La Joie de vivre
La Joie de vivre (paragraphe n°491)
Chapitre III
Malheureusement, cette année-là, Davoine fut déclaré en faillite. Ce désastre était prévu, les Chanteau n'en reçurent pas moins un coup terrible. Ils restaient avec leurs trois mille francs de rente.
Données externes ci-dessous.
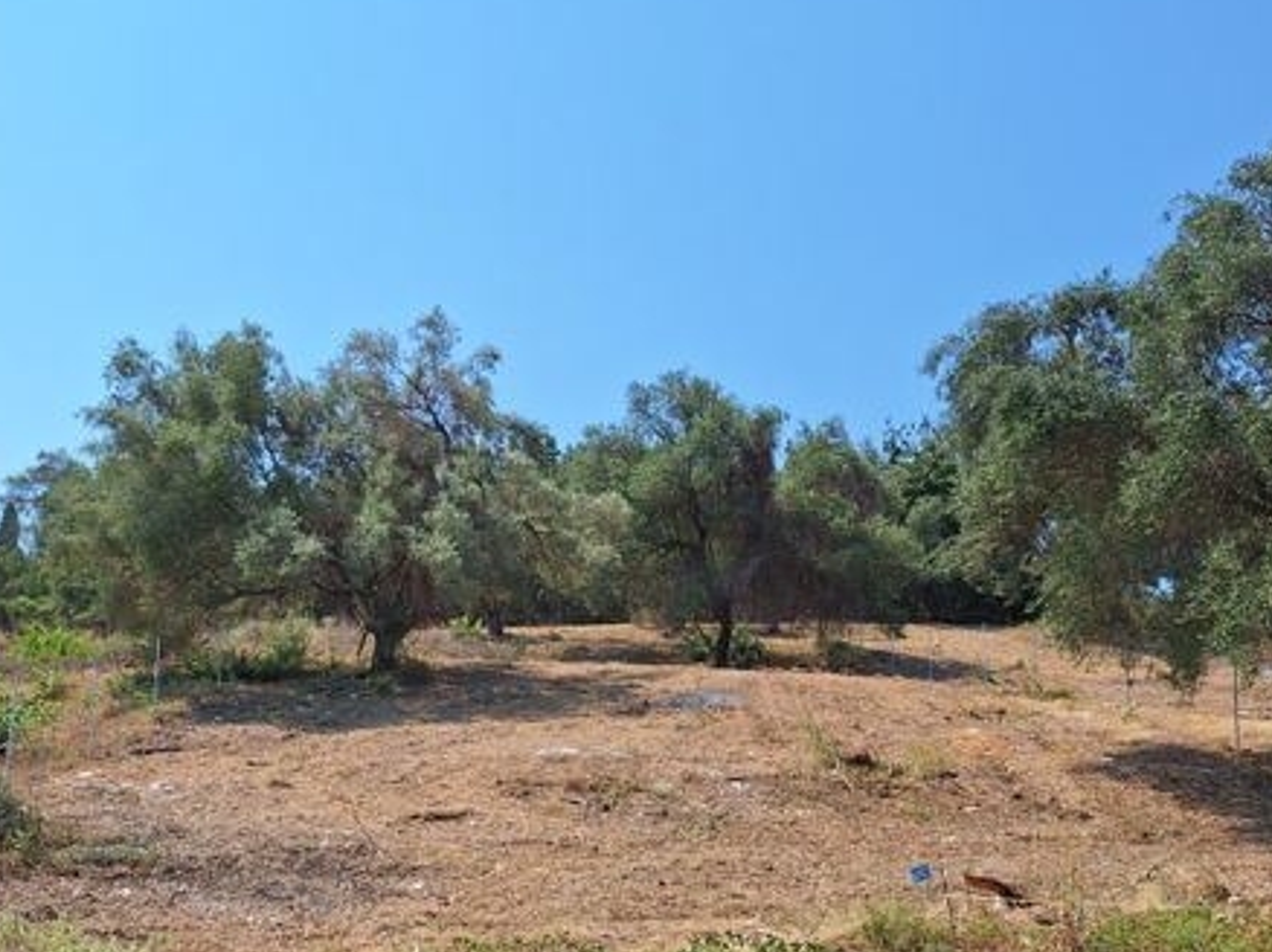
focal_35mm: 37
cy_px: 630
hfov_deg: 50.2
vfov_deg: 38.2
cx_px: 611
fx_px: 1359
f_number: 1.8
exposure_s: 1/3968
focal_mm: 5.54
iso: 40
Tout ce qu'ilspurent tirer de la débâcle, une douzaine de mille francs, fut aussitôt placé et leur compléta, en tout, trois cents francs par mois. Aussi madame Chanteau, dès la seconde quinzaine, dut-elle prendre cinquante francs sur l'argent de Pauline : le boucher de Verchemont attendait avec sa note, on ne pouvait le renvoyer. Puis, ce furent cent francs pour l'achat d'une lessiveuse, jusqu'à des dix francs de pommes de terre et des cinquante sous de poisson. Elle en était arrivée à entretenir Lazare et l'usine, par petites sommes honteuses, au jour le jour ; et elle tomba plus bas, aux centimes du ménage, aux trous de la dette bouchés misérablement. Vers les fins de mois surtout, on la voyait sans cesse disparaître d'un pas discret et revenir presque aussitôt, la main dans sa poche, d'où elle se décidait à sortir, pour une facture, des sous un à un. L'habitude se trouvait prise, elle achevait de vivre sur le tiroir du secrétaire, emportée, ne résistant plus. Pourtant, dans l'obsession qui la ramenait toujours là, le meuble, lorsqu'elle baissait le tablier, jetait un léger cri, dont elle restait énervée. Quel vieux bahut ! dire qu'elle n'avait jamais pu s'acheter un bureau propre ! Ce secrétaire vénérable, qui, bourré d'une fortune, avait d'abord donné à la maison un air de gaieté et de richesse, la ravageait aujourd'hui, était comme la boîte empoisonnée de tous les fléaux, lâchant le malheur par ses fentes.